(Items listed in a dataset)

================

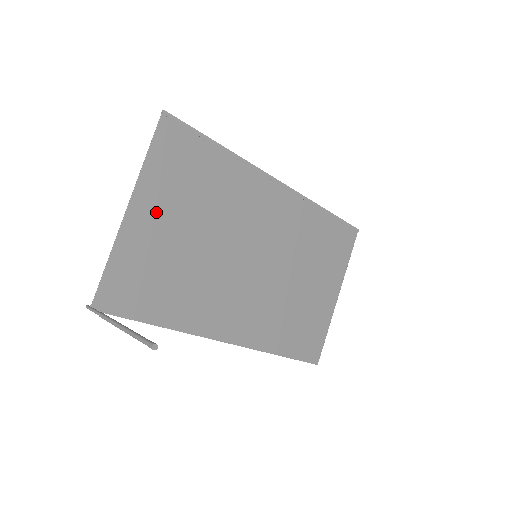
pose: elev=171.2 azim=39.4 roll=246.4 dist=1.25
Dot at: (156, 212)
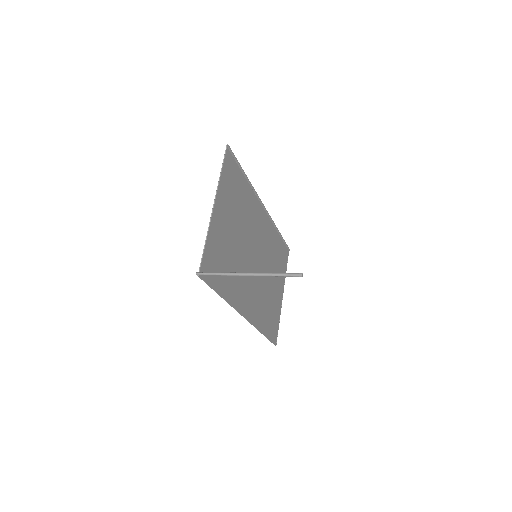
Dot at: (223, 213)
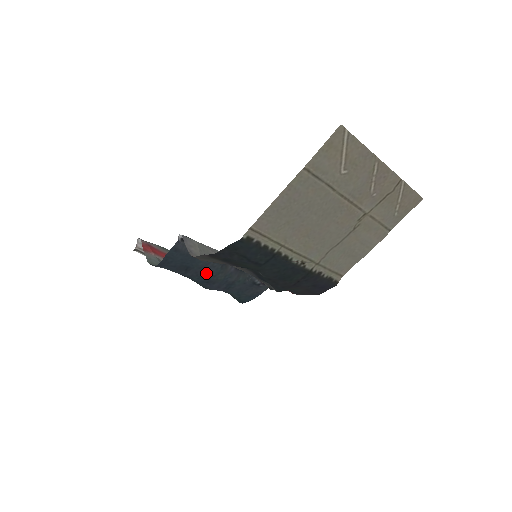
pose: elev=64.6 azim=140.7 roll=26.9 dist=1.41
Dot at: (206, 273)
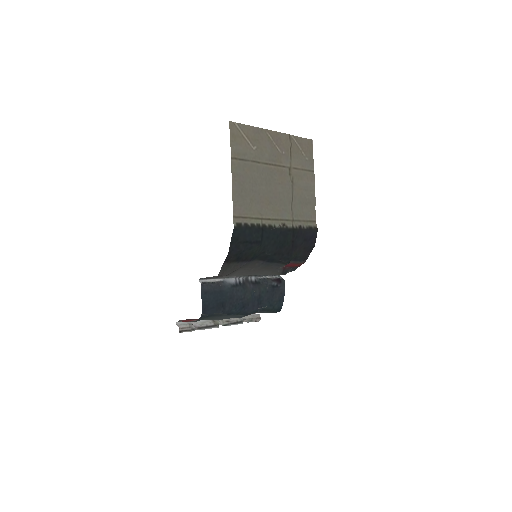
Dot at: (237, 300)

================

▶ Prompt
Rewrite these lines with every "pose" renamed to "camera", keeping everything else unchanged, and leave the pictures out of your answer.

▶ Answer for the task
camera: elev=171.2 azim=39.4 roll=246.4 dist=1.25
Dot at: (156, 212)
Dot at: (223, 213)
camera: elev=64.6 azim=140.7 roll=26.9 dist=1.41
Dot at: (206, 273)
Dot at: (237, 300)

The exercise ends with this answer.